Feature | February 18, 2009 | Nick Obradovich

Frank Rybicki, M.D. is the director of cardiac CT and vascular CT, MRI, Brigham and Womens Hospital


Frank Rybicki, M.D., director of cardiac CT and vascular CT, MRI, Brigham and Women’s Hospital, sat down with Imaging Technology News (ITN) to talk about the Toshiba-sponsored Core-320 trial that will compare coronary CT angiography with myocardial perfusion performed on Toshiba’s Acquilion ONE against traditional invasive angiography and SPECT. The trial is set to begin later this year.

ITN: What are the clinical questions that you hope Core 320 will answer?

Dr. Rybicki: Core 320 is designed to evaluate CT in a new way. CT, in the heart, gives morphology data...anatomy and coronary imaging. It has pretty good spatial resolution and pretty good temporal resolution, and of course, it's noninvasive. In many cases at the end of the CT scan, there are still several unanswered questions. The major hypothesis of Core 320 is that the perfusion data provides added information to morphology.

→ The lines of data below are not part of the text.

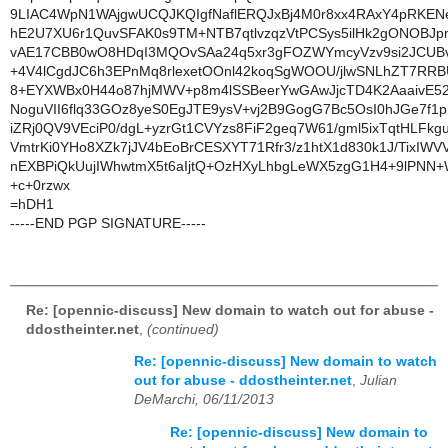
9LIAC4WpN1WAjgwUCQJKQIgfNaflERQJxBj4M0r8xx4RAxY4pRKEN
hE2U7XU6r1QuvSFAK0s9TM+NTB7qtlvzqzVtPCSys5ilHk2gONOBJ
vAE17CBB0wO8HDqI3MQOvSAa24q5xr3gFOZWYmcyVzv9si2JCU
+4V4lCgdJC6h3EPnMq8rlexetOOnl42koqSgWOOU/jlwSNLhZT7RR
8+EYXWBx0H44o87hjMWV+p8m4lSSBeerYwGAwJjcTD4K2AaaivE52
NoguVII6flq33GOz8yeS0EgJTE9ysV+vj2B9GogG7Bc5OsI0hJGe7f
iZRj0QV9VEciP0/dgL+yzrGt1CVYzs8FiF2geq7W61/gml5ixTqtHLFkg
VmtrKi0YHo8XZk7jJV4bEoBrCESXYT71Rfr3/z1htX1d830k1J/TixIWV
nEXBPiQkUujIWhwtmX5t6aIjtQ+OzHXyLhbgLeWX5zgG1H4+9lPNN
+c+0rzwx
=hDH1
-----END PGP SIGNATURE-----
Re: [opennic-discuss] New domain to watch out for abuse -
ddostheinter.net
,
(continued)
Re: [opennic-discuss] New domain to watch
out for abuse - ddostheinter.net
,
Julian
DeMarchi, 06/11/2013
Re: [opennic-discuss] New domain to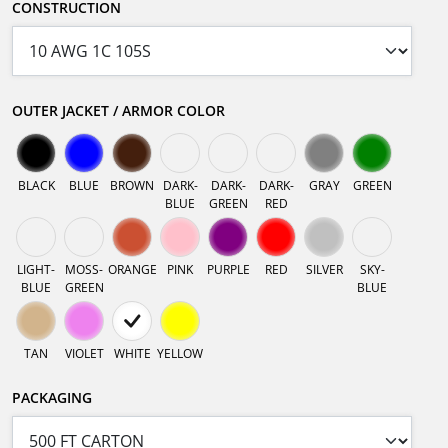
CONSTRUCTION
OUTER JACKET / ARMOR COLOR
BLACK
BLUE
BROWN
DARK-
DARK-
DARK-
GRAY
GREEN
BLUE
GREEN
RED
LIGHT-
MOSS-
ORANGE
PINK
PURPLE
RED
SILVER
SKY-
BLUE
GREEN
BLUE
TAN
VIOLET
WHITE
YELLOW
PACKAGING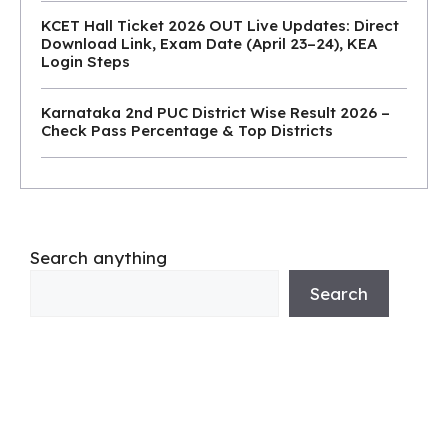
KCET Hall Ticket 2026 OUT Live Updates: Direct
Download Link, Exam Date (April 23–24), KEA
Login Steps
Karnataka 2nd PUC District Wise Result 2026 –
Check Pass Percentage & Top Districts
Search anything
Search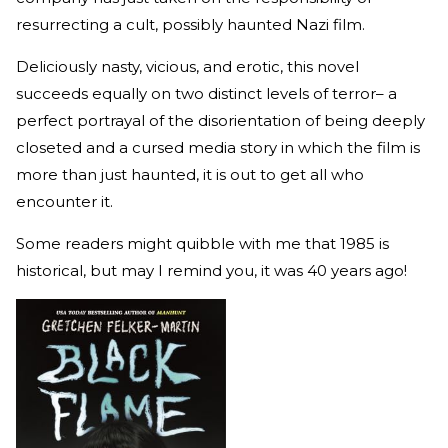
resurrecting a cult, possibly haunted Nazi film.
Deliciously nasty, vicious, and erotic, this novel
succeeds equally on two distinct levels of terror– a
perfect portrayal of the disorientation of being deeply
closeted and a cursed media story in which the film is
more than just haunted, it is out to get all who
encounter it.
Some readers might quibble with me that 1985 is
historical, but may I remind you, it was 40 years ago!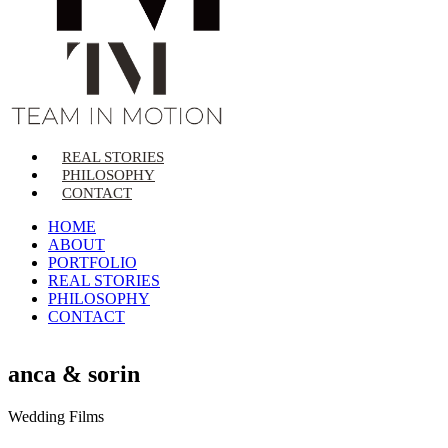
REAL STORIES
PHILOSOPHY
CONTACT
HOME
ABOUT
PORTFOLIO
REAL STORIES
PHILOSOPHY
CONTACT
anca & sorin
Wedding Films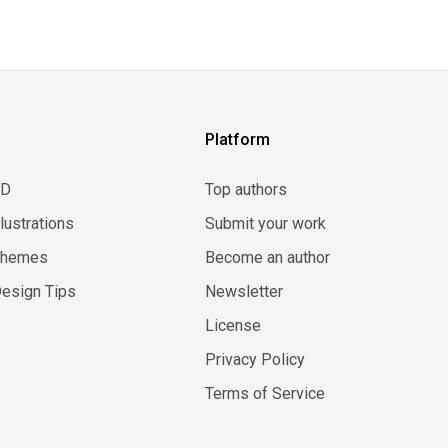
Platform
3D
Top authors
llustrations
Submit your work
Themes
Become an author
esign Tips
Newsletter
License
Privacy Policy
Terms of Service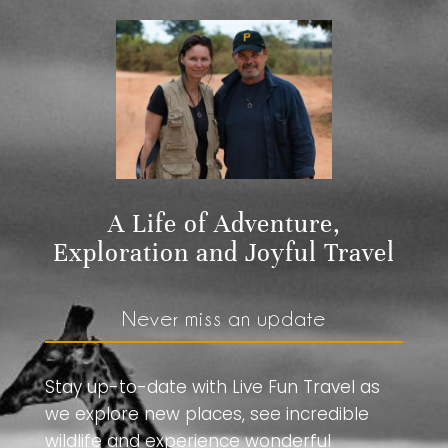
A Life of Adventure,
Exploration and Joyful Travel
Never miss an update
Stay up-to-date with Live Fun Travel as
we explore new places, see incredible
wildlife and experience wonderful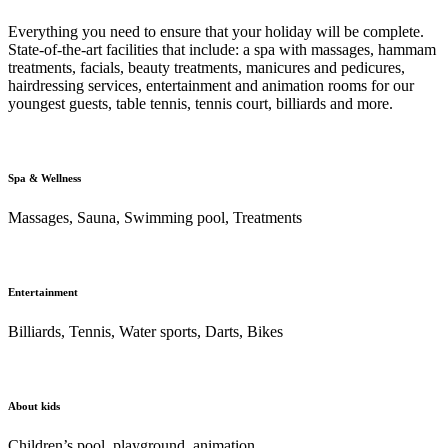
Everything you need to ensure that your holiday will be complete.
State-of-the-art facilities that include: a spa with massages, hammam
treatments, facials, beauty treatments, manicures and pedicures,
hairdressing services, entertainment and animation rooms for our
youngest guests, table tennis, tennis court, billiards and more.
Spa & Wellness
Massages, Sauna, Swimming pool, Treatments
Entertainment
Billiards, Tennis, Water sports, Darts, Bikes
About kids
Children’s pool, playground, animation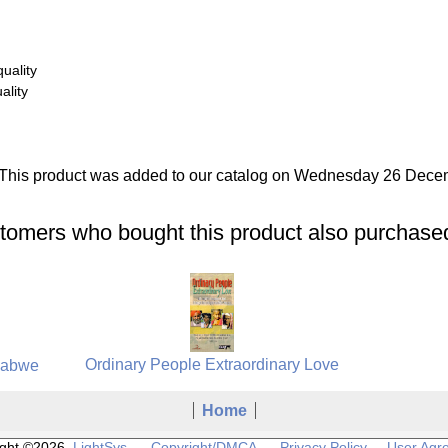
uality
ality
This product was added to our catalog on Wednesday 26 Dece
tomers who bought this product also purchased
Ordinary People Extraordinary Love
babwe
Home
ight ©2026
LightSys
Copyright/DMCA
Privacy Policy
User Agr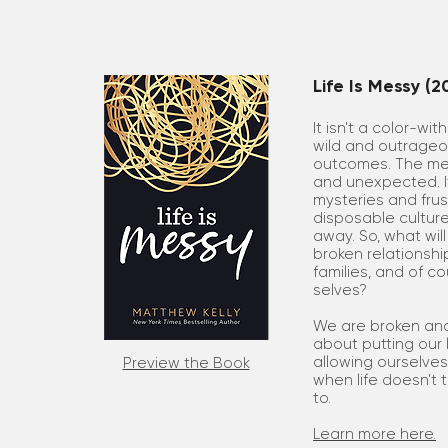
Life Is Messy (2
It isn't a color-wit
wild and outrageous
outcomes. The mess
and unexpected. It 
mysteries and frus
disposable culture
away. So, what wil
broken relationship
families, and of c
selves?
We are broken and
about putting our 
allowing ourselves
Preview the Book
when life doesn't 
to.
Learn more here.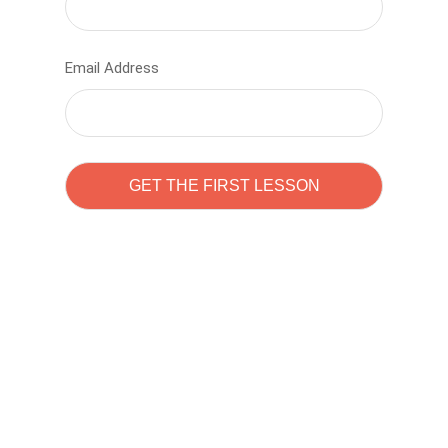
Email Address
Learn to code with
Sam Pitrova
The best demo online eduacation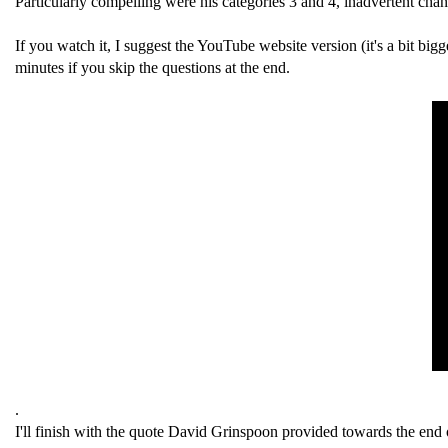
Particularly compelling were his categories 3 and 4, inadvertent cha
If you watch it, I suggest the YouTube website version (it's a bit bigge
minutes if you skip the questions at the end.
.
I'll finish with the quote David Grinspoon provided towards the end o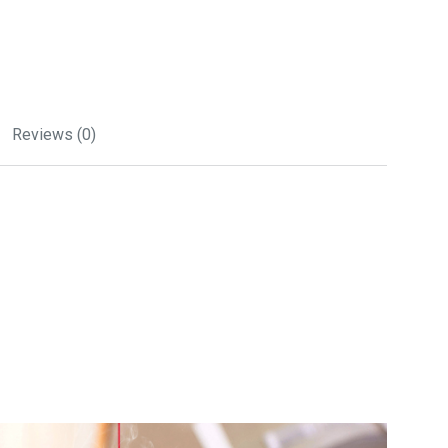
Reviews (0)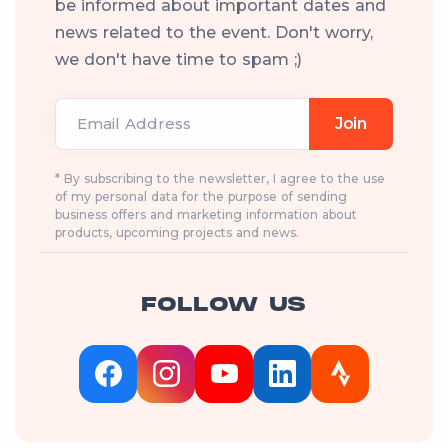
be informed about important dates and
news related to the event. Don't worry,
we don't have time to spam ;)
Email Address
Join
* By subscribing to the newsletter, I agree to the use
of my personal data for the purpose of sending
business offers and marketing information about
products, upcoming projects and news.
FOLLOW US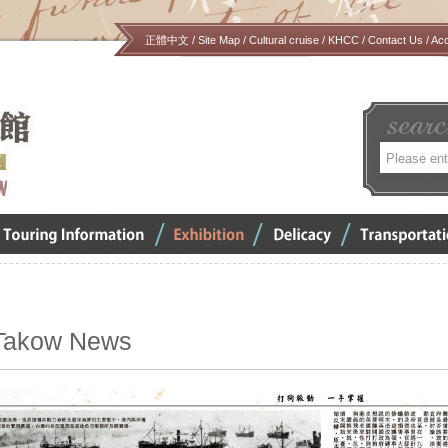
正體中文
/
Site Map
/
Cultural cruise
/
KHCC
/
Contact Us
/
Ac
關
鍵
字
verview
Exhibition
Delicacy
Transportation
Takow News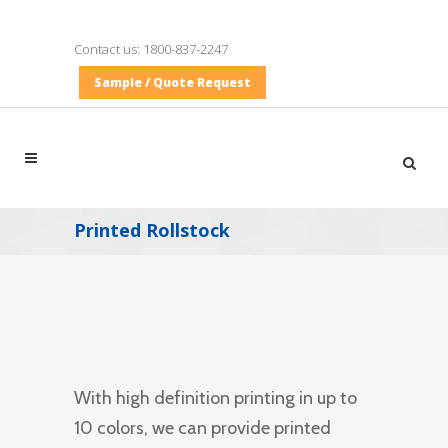
Contact us:
1800-837-2247
Sample / Quote Request
Printed Rollstock
With high definition printing in up to
10 colors, we can provide printed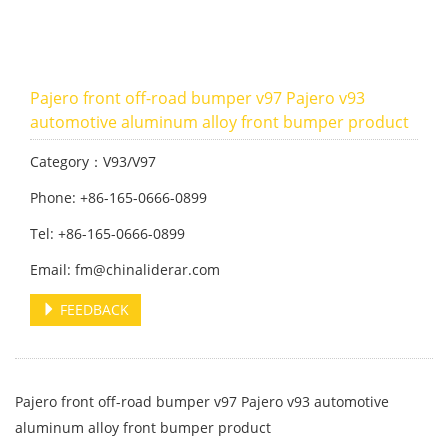
Pajero front off-road bumper v97 Pajero v93
automotive aluminum alloy front bumper product
Category：V93/V97
Phone: +86-165-0666-0899
Tel: +86-165-0666-0899
Email: fm@chinaliderar.com
FEEDBACK
Pajero front off-road bumper v97 Pajero v93 automotive
aluminum alloy front bumper product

ITN: Do you have an expectation going into the Core 320 on how CT will perfusion will stack up against SPECT and catheter angiography?

Dr. Rybicki: Everyone that is involved in this has high expectations. Everyone in the community is pulling for a CT system, like a wide area detector system, to do good functional imaging and do good perfusion. rk. Having all those expectations is wonderful, but you really have to roll up your sleeves in terms of proving it. You can do all you want in a small, single-center study, but the proof will be in a multi-centered and multi-national evalution.

ITN: You’ve had experience with the Aquilion ONE. Most clinicians are impressed with the spatial and temporal resolution. What has been your experience with the perfusion component?

Dr. Rybicki: The perfusion component is still in evaluation. The perfusion images I've seen to date are very good technical quality, but perfusion CT is still not a clinical tool. It has to be emphasized that using any scanner, including the
Aquilion ONE for perfusion and relying on the presence or absence of a perfusion
abnormality is in the realm of clinical research . The AquilionONE makes great
morpholic images, gives good radiation levels and it can be a used for wide
variety of things. We suspect there are good things to come.

ITN: What still needs to be worked on or corrected with CT perfusion?

Dr. Rybicki: It is hard to say because CT is so new and both modalities are attacking perfusion from different angles. In SPECT, we introduce a radioisotope that goes to the heart, then radiation is emitted from the heart out and detected by a detector system. CT is totally different. You're putting the radiation outside
through and then detecting on a system.

ITN: With CTA vs. catheter angiography, you measure the positive and negative predictive values. How do you measure CT perfusion’s performance versus SPECT?

Dr. Rybicki: One way it to partition the heart muscle CT and SPECT images into segments, and then analyze each on a segment-by-segment basis. There is also a so called "bullseye" or polar map to do this kind of image analysis. These maps are also used by some imagers for diagnoses

Patients with severe disease can be managed with catheter-based intervention or surgery. SPECT is currently a key tool to separate patients. Perfusion is one piece of the puzzle used to make that distinction. If perfusion imaging, SPECT and perhaps CT in the future, suggests that there is significant myocardium that poorly perfused by viable, this is very valuable information for revascularization management. On the flip side, if the patient has a large perfusion deficit and all the tissue is dead, a large, expensive, and potentailly dangerous surgical intervention is not needed. For quite some time people have been searching for one modality that can perform these functions, and we hope that 320-detector row CT is a large incremental step in this direction.

ITN: If CT with perfusion performs well in this trial, could it be expanded to target a greater patient population rather than just low- to medium- risk patients?

Dr. Rybicki: It's unlikely that one test can do everything for all patients. Any vendor would like to be able to cover a great number of the patient population. The coronary CT part is still going to be limited by calcium. That's not going to go away with the 320. I suspect that [CT with perfusion] will still be suited for low and intermediate risk patients.

ITN: Even with the 320, heavily calcified arteries still present imaging problems for CT?

Dr. Rybicki: Absolutely. That's not going to change. One thing that would be really nice is that if you have an artery that is calcifed with multiple low-grade lesions, having a normal perfusion CT, if it were to validate that, would be very useful.